Figure 8. C3S product sheet on decadal predictions for infrastructure: 2021–2023 SPI forecasts for the Wupper catchment and north-western Germany, started in November 2020 (published on https://climate.copernicus.eu/decadal-predictions-infrastructure).

The product sheet was published in the Section “Decadal predictions for infrastructure” (see text footnote 3) on the C3S website on “Sectoral applications of decadal predictions” together with the three other C3S_34c case studies on agriculture, energy and insurance. This website is at a pre-operational state, offering the predictions initialized in November 2019 and 2020. This manuscript describes the case study initialized in 2020 only because that initialized in 2019 covers a shorter evaluation time period, a smaller area (only the Wupper catchment) and a different drought index (the SPEI) based on the old DWD prediction system and is less robust (see Section Conclusions). Further detailed information on model and observational data, post-processing and evaluation methods and the analysis protocol for all four case studies was published in a common technical appendix⁷.
--------
→ **GOAL 1**: Using the passage on decadal predictions for infrastructure, say whether each statement agrees with it. For each, answer yes or no and quote the deciding words. (a) The website offers predictions initialized in November 2019 and 2020. (b) The case study initialized in 2019 used the SPI as its drought index. (c) The product sheet was published together with three other case studies on agriculture, energy and insurance.
→ **GOAL 2**: From the rows, extract word for word the lines starting with the line that contains "text We must establish" and going on through the line that contains "text The honoured", both included.

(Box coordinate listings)
--------
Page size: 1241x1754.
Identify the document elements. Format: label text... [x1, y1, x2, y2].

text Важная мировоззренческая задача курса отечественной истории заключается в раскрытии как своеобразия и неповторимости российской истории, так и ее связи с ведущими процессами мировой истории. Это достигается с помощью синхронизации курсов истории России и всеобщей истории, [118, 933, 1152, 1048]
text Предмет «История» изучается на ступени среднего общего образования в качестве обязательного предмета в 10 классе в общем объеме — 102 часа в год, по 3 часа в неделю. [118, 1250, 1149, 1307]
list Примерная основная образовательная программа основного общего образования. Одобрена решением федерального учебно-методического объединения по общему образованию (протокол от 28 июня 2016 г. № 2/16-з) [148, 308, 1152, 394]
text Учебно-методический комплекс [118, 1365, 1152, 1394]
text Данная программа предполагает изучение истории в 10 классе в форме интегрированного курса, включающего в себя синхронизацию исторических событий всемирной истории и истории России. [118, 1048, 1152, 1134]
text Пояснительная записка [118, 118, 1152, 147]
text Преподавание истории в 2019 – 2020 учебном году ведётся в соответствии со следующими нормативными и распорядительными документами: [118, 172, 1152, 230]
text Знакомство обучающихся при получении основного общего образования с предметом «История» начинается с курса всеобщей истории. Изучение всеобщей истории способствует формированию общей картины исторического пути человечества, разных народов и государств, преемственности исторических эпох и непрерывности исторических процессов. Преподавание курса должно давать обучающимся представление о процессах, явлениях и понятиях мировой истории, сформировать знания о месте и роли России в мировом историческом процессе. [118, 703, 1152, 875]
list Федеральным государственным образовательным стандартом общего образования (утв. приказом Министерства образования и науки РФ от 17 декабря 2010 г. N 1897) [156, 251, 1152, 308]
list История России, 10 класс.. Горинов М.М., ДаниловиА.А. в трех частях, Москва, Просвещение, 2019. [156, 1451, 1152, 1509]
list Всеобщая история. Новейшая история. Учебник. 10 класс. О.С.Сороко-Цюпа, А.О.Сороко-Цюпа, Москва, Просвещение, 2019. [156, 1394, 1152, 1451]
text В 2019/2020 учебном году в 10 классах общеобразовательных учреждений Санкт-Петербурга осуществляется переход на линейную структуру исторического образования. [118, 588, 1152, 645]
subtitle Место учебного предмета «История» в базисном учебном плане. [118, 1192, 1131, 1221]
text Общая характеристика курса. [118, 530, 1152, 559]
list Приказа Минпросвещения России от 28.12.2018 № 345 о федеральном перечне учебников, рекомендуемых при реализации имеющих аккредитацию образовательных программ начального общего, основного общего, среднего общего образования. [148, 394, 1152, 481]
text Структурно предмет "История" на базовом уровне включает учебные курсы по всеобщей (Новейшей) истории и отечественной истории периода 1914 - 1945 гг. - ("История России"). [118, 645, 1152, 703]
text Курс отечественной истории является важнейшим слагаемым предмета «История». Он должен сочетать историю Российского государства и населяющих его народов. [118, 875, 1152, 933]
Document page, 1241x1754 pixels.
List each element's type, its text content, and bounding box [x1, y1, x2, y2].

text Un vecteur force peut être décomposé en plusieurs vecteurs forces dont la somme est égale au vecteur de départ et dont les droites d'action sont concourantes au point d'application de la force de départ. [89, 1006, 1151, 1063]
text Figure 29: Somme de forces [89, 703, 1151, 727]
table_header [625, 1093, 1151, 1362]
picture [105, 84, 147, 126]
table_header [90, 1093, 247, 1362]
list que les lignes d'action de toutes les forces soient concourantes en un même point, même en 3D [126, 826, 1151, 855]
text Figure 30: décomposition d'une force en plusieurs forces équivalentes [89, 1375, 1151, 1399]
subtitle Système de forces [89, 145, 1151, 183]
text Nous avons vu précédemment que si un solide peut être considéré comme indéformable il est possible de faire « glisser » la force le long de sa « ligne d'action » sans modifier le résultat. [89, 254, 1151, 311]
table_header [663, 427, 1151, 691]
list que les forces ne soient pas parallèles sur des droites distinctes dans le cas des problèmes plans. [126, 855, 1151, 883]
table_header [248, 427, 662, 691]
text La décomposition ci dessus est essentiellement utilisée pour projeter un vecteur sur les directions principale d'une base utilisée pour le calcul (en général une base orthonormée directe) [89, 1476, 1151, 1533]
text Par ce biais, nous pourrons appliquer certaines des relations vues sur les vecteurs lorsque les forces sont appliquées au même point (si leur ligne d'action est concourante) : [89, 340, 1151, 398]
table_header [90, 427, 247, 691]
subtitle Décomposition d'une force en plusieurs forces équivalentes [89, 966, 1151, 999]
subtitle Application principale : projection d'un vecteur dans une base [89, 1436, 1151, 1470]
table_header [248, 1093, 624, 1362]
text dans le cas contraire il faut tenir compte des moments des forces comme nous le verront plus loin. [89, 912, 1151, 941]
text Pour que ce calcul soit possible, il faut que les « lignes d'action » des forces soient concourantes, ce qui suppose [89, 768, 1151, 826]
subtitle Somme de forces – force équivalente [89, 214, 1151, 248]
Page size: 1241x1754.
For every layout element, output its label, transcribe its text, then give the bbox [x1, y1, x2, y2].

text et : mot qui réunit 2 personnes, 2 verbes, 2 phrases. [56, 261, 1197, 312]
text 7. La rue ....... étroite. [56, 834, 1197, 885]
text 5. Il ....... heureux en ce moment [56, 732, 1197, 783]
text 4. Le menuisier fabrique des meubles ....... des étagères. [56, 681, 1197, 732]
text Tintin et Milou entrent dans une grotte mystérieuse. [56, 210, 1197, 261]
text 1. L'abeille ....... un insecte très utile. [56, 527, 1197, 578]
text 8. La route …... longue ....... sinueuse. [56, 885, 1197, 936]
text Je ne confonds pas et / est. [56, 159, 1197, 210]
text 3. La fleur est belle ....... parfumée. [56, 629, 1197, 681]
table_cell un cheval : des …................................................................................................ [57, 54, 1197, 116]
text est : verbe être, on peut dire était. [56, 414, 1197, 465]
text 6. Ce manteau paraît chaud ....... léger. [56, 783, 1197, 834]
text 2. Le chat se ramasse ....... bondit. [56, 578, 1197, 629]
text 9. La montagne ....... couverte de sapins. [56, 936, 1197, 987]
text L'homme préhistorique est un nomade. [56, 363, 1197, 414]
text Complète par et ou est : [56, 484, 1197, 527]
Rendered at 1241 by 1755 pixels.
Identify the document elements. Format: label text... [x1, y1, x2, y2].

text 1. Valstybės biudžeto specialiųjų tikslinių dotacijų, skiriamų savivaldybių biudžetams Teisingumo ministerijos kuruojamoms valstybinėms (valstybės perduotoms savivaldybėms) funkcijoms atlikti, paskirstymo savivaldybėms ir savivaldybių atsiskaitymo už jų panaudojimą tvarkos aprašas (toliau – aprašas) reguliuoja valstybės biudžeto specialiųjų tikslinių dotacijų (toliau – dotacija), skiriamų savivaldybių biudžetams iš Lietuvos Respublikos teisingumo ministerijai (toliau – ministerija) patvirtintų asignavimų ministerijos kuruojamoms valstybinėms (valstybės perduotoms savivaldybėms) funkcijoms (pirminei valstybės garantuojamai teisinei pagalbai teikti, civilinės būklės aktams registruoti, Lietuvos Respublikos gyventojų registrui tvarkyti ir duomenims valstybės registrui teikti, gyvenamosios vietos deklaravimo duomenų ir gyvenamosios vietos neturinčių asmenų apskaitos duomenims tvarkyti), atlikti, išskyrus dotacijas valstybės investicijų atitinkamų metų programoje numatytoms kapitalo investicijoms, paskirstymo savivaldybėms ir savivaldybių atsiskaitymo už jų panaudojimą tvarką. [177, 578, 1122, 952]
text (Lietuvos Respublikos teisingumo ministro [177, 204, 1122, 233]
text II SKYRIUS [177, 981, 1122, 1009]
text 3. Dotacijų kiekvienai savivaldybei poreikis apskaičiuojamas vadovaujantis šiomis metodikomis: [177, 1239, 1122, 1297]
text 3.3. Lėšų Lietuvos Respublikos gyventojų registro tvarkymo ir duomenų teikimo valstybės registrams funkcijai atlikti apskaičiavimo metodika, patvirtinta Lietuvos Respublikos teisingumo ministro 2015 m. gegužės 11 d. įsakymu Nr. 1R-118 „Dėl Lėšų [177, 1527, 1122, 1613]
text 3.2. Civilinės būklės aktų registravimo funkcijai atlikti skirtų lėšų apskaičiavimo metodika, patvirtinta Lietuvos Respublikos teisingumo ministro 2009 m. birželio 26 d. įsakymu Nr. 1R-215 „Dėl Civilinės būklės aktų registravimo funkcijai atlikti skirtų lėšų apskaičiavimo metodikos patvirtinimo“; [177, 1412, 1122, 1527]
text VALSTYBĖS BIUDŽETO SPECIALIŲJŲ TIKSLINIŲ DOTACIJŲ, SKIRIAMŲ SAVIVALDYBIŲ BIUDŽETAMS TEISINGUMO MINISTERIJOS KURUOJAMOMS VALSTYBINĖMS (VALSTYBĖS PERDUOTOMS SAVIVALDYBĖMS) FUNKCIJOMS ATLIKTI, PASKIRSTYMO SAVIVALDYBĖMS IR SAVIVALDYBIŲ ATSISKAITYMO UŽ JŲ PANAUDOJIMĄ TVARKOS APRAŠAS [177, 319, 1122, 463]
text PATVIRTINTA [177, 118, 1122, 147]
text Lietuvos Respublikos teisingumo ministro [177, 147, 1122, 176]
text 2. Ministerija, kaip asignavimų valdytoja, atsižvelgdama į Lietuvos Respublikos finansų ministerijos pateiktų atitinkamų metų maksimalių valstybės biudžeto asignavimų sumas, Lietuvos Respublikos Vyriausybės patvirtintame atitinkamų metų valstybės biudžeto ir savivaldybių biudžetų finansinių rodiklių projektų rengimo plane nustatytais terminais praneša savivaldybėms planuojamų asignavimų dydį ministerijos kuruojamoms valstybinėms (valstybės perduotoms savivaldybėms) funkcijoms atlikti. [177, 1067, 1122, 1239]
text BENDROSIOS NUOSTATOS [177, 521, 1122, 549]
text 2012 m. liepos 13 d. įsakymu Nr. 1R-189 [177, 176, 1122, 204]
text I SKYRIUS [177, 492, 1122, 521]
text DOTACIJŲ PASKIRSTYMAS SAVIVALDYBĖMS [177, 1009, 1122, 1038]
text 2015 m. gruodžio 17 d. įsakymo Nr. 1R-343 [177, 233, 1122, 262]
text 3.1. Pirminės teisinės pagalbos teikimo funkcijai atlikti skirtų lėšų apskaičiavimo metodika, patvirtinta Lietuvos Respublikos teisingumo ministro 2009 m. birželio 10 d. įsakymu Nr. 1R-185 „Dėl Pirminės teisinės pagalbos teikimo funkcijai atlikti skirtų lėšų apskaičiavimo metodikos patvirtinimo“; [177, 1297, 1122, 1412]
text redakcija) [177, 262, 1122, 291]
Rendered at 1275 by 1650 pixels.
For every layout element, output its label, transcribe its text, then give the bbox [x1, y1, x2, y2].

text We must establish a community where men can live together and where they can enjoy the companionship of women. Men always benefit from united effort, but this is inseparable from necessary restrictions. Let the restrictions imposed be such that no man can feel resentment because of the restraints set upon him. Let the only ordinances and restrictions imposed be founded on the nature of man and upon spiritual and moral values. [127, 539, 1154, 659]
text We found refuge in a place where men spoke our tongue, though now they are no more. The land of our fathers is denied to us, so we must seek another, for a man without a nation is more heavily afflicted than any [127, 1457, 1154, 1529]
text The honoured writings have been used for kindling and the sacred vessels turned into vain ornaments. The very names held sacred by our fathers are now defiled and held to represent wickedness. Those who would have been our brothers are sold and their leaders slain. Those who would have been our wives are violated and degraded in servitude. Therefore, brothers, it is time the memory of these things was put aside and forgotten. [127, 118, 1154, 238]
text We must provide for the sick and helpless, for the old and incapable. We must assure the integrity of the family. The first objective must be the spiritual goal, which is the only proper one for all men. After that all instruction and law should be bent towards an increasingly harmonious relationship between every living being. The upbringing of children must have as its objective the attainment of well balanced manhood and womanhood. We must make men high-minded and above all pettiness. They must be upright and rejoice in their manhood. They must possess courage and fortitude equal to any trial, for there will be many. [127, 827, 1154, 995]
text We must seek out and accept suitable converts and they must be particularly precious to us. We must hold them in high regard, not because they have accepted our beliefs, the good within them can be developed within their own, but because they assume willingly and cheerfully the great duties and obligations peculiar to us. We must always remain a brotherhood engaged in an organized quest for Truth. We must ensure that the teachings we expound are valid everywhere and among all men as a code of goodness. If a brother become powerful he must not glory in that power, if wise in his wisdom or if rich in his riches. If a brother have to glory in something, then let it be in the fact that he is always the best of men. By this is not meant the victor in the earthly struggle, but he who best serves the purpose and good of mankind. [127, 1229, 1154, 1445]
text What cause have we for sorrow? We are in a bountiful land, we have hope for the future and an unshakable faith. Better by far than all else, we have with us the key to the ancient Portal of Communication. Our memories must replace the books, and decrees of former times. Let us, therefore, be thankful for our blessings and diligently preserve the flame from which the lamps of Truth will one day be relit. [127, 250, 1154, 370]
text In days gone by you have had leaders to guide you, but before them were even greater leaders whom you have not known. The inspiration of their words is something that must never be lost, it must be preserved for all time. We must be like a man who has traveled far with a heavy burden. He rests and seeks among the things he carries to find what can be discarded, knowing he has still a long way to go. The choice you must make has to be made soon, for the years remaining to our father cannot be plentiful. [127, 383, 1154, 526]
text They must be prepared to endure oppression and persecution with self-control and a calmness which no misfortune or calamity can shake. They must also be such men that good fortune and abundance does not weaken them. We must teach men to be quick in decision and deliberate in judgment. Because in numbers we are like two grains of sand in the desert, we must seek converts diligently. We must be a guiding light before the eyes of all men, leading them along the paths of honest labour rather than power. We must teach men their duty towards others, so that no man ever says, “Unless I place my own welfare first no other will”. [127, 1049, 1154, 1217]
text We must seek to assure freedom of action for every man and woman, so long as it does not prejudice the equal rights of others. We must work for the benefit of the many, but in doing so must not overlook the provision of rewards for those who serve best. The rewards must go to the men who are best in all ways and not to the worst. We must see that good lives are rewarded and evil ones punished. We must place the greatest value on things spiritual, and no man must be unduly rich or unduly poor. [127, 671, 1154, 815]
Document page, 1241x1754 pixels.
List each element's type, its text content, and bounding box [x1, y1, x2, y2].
--------
→ **CORRECT OUTPUT 1**:
(a) Yes: "offering the predictions initialized in November 2019 and 2020"
(b) No: "a different drought index (the SPEI)"
(c) Yes: "together with the three other C3S_34c case studies on agriculture, energy and insurance"

→ **CORRECT OUTPUT 2**:
text We must establish a community where men can live together and where they can enjoy the companionship of women. Men always benefit from united effort, but this is inseparable from necessary restrictions. Let the restrictions imposed be such that no man can feel resentment because of the restraints set upon him. Let the only ordinances and restrictions imposed be founded on the nature of man and upon spiritual and moral values. [127, 539, 1154, 659]
text We found refuge in a place where men spoke our tongue, though now they are no more. The land of our fathers is denied to us, so we must seek another, for a man without a nation is more heavily afflicted than any [127, 1457, 1154, 1529]
text The honoured writings have been used for kindling and the sacred vessels turned into vain ornaments. The very names held sacred by our fathers are now defiled and held to represent wickedness. Those who would have been our brothers are sold and their leaders slain. Those who would have been our wives are violated and degraded in servitude. Therefore, brothers, it is time the memory of these things was put aside and forgotten. [127, 118, 1154, 238]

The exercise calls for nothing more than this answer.